[Items from a data source]
::::

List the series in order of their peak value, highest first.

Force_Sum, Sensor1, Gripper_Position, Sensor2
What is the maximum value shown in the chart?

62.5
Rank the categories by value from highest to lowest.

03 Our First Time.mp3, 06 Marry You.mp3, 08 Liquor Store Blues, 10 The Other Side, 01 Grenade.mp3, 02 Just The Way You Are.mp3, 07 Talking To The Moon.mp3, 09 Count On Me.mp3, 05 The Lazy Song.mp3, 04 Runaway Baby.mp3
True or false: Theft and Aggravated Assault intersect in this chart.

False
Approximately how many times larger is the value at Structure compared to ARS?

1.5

::::

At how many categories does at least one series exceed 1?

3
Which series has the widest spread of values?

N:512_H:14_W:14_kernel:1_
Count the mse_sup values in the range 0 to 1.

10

::::

_TASK PROMPT_
Copy out the lines word for word, beginning with the line that contains "List the series" and stopping after the line that contains "Rank the categories".

_EXERCISE OUTPUT_
List the series in order of their peak value, highest first.

Force_Sum, Sensor1, Gripper_Position, Sensor2
What is the maximum value shown in the chart?

62.5
Rank the categories by value from highest to lowest.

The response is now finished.